Eight hundred administrative, technical, and library staff at Carleton University began strike action on March 5 to defend their defined benefit pension plans. The union points out that despite administration's claims to the contrary, they are demanding the deletion of key language that protects members from changes to pension provisions that may be decided without the agreement of the union. The university has attempted to paint the union as requesting "special treatment" in the pension plan based on its refusal to accept the university's changes to the language pertaining to its bargaining unit within the larger plan for all university employees. However, the union has responded pointing out that, in fact, the protections from changes to their defined benefit pension plan they are defending is a benefit for everyone under the Plan and furthermore that having different language for different groups in a joint pension plan happens at other institutions.

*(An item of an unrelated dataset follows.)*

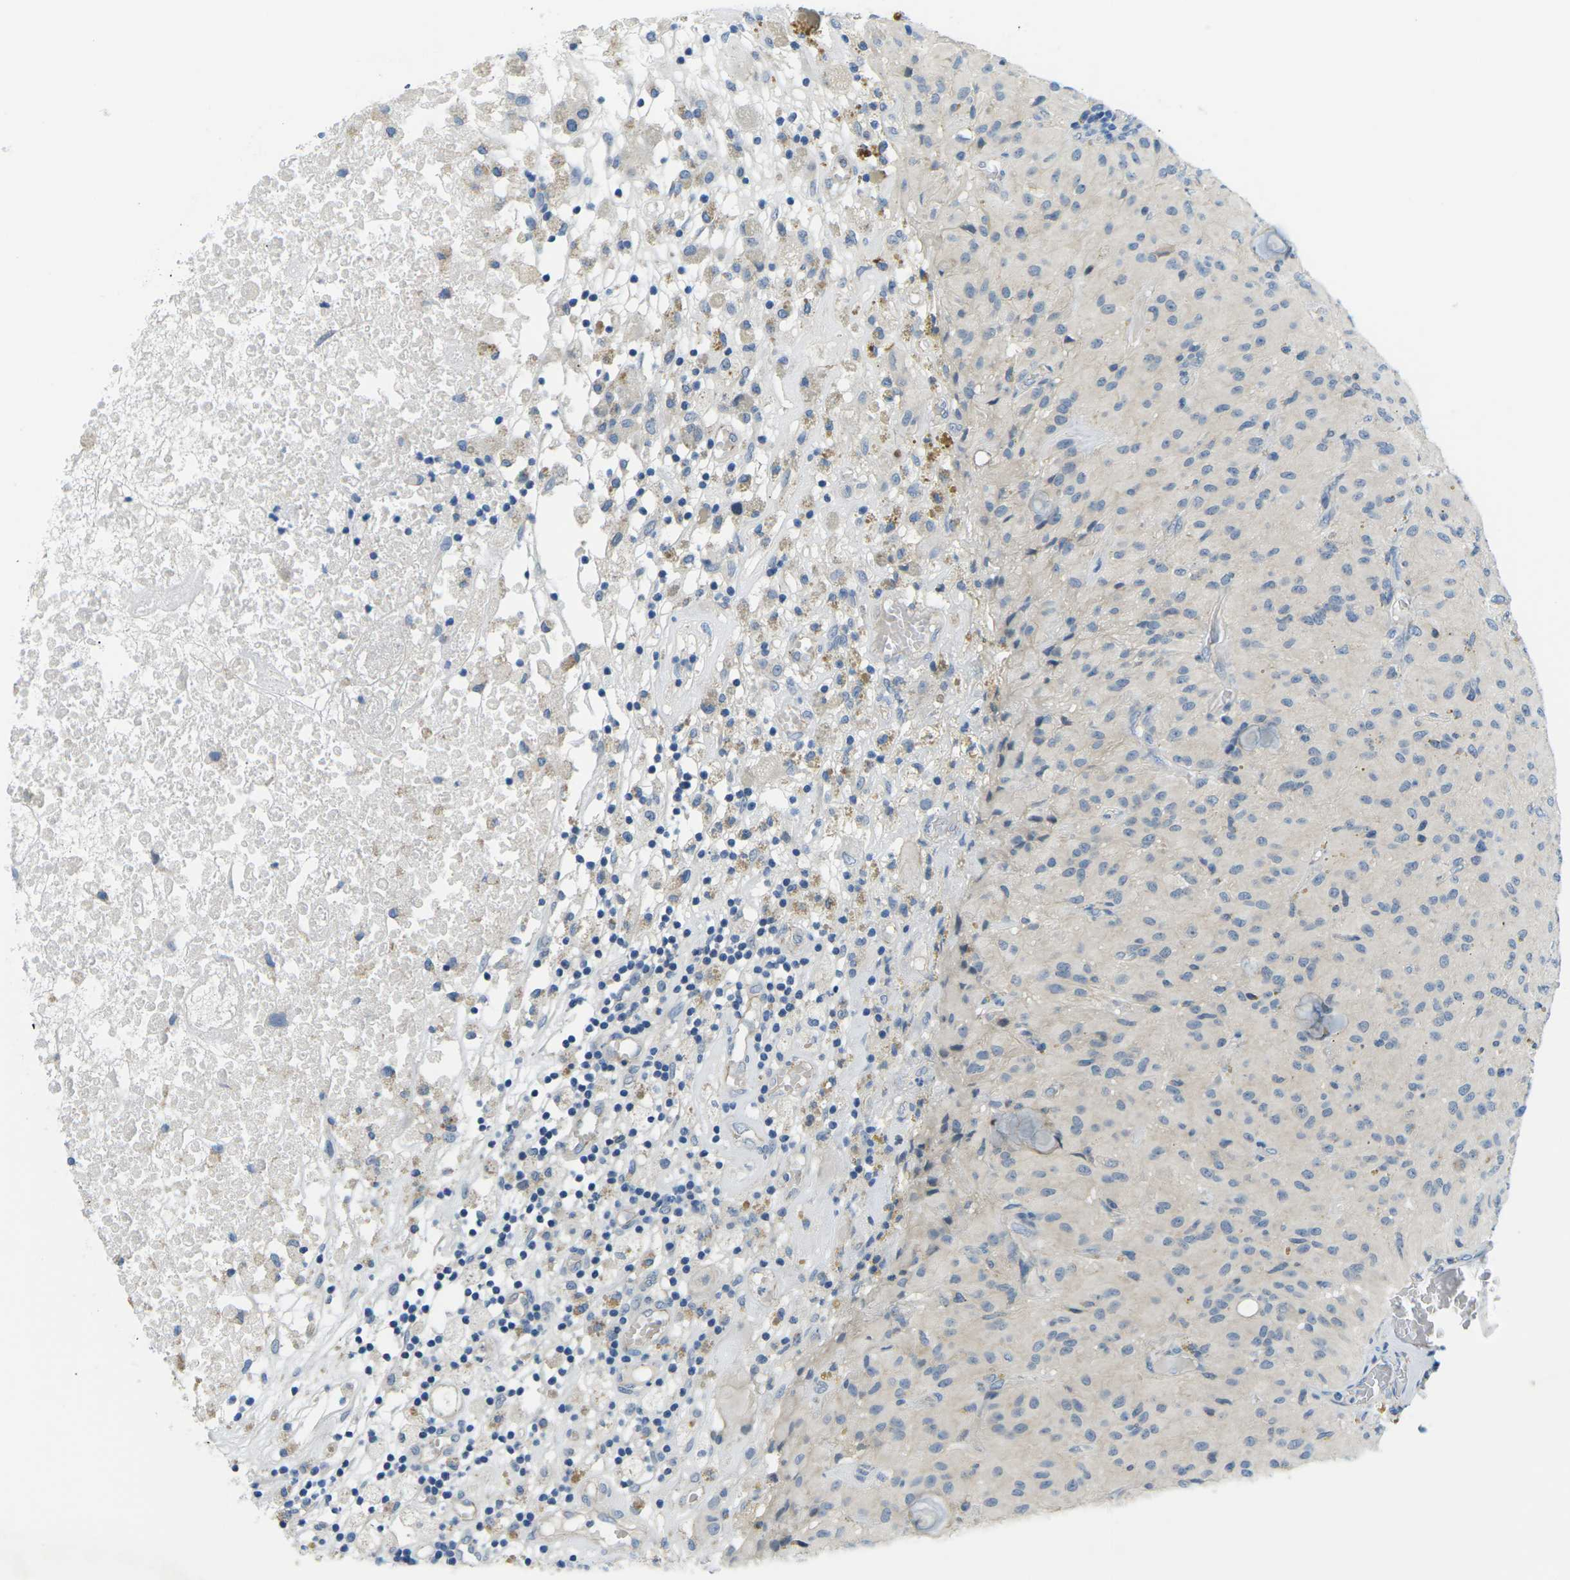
{"staining": {"intensity": "negative", "quantity": "none", "location": "none"}, "tissue": "glioma", "cell_type": "Tumor cells", "image_type": "cancer", "snomed": [{"axis": "morphology", "description": "Glioma, malignant, High grade"}, {"axis": "topography", "description": "Brain"}], "caption": "Glioma was stained to show a protein in brown. There is no significant positivity in tumor cells.", "gene": "CTNND1", "patient": {"sex": "female", "age": 59}}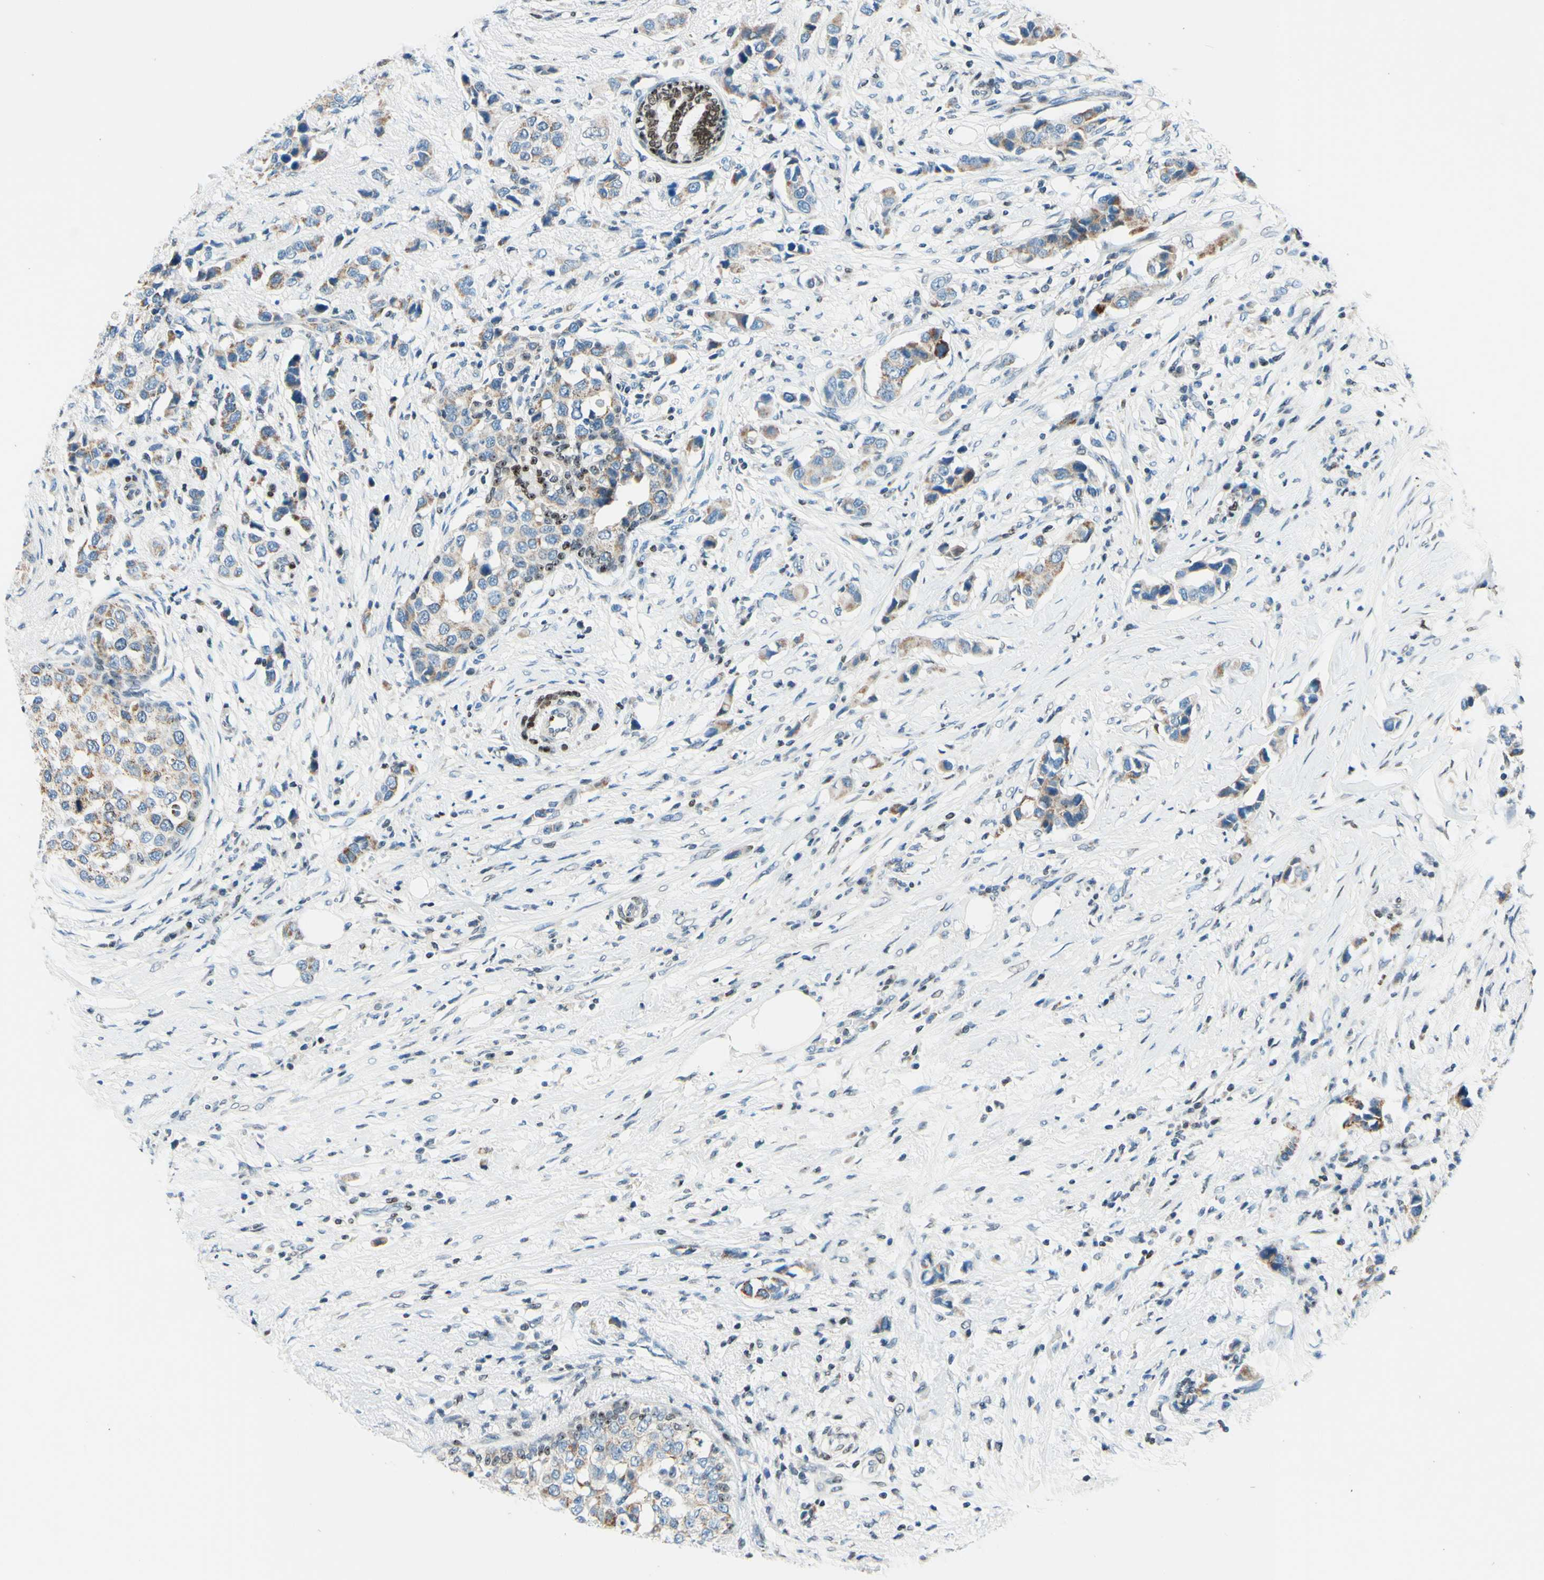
{"staining": {"intensity": "weak", "quantity": ">75%", "location": "cytoplasmic/membranous"}, "tissue": "breast cancer", "cell_type": "Tumor cells", "image_type": "cancer", "snomed": [{"axis": "morphology", "description": "Normal tissue, NOS"}, {"axis": "morphology", "description": "Duct carcinoma"}, {"axis": "topography", "description": "Breast"}], "caption": "Human breast cancer (infiltrating ductal carcinoma) stained for a protein (brown) demonstrates weak cytoplasmic/membranous positive positivity in about >75% of tumor cells.", "gene": "CBX7", "patient": {"sex": "female", "age": 50}}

The university has been spreading disinformation about the union's demands, presenting them as an effort to take control of the pension plan. In response, the union has explained why it is adamantly defending the pension plan from arbitrary changes:

"Over the past 15 years, Carleton has implemented a series of very serious cuts to the benefit levels in the pension plan, including the elimination of an early retirement bridge, an increase to the penalty for retiring early, and  -- most dramatically -- removing the protection in the plan against post-retirement benefit reduction [the "non-reduction guarantee," which no other Ontario university with a hybrid plan has removed].

"But it gets worse. In 2010, the University decided to start requiring plan members to pay a major share of the employer's pension contribution obligation -- worth about 2 per cent of payroll. This change actually violated the CUPE 2424 collective agreement and a grievance was filed in 2010. The resolution of that grievance in 2015 was only a temporary measure -- a Letter of Understanding that expired in 2017 with our collective agreement. The Employer then brought a proposal into collective bargaining to remove the contract language that protects our pension contribution rate from further changes without the Union's consent. This is clearly a concession -- this language protecting our contribution rates has been in our collective agreement for more than 40 years and the Employer has given no good reason for removing it. As we did in resolving the grievance, the Union has again offered to accept a continuation of the 2011 rate increase until its expiry in 2021 -- but the Employer has rejected this, and insisted that our members should no longer have this protection in our contract."

Workers' Forum extends its full support to the striking workers at Carleton and calls on everyone to help block the university's attempts to divide the various collectives of workers at the university for purposes of imposing its anti-social restructuring of their pension plan.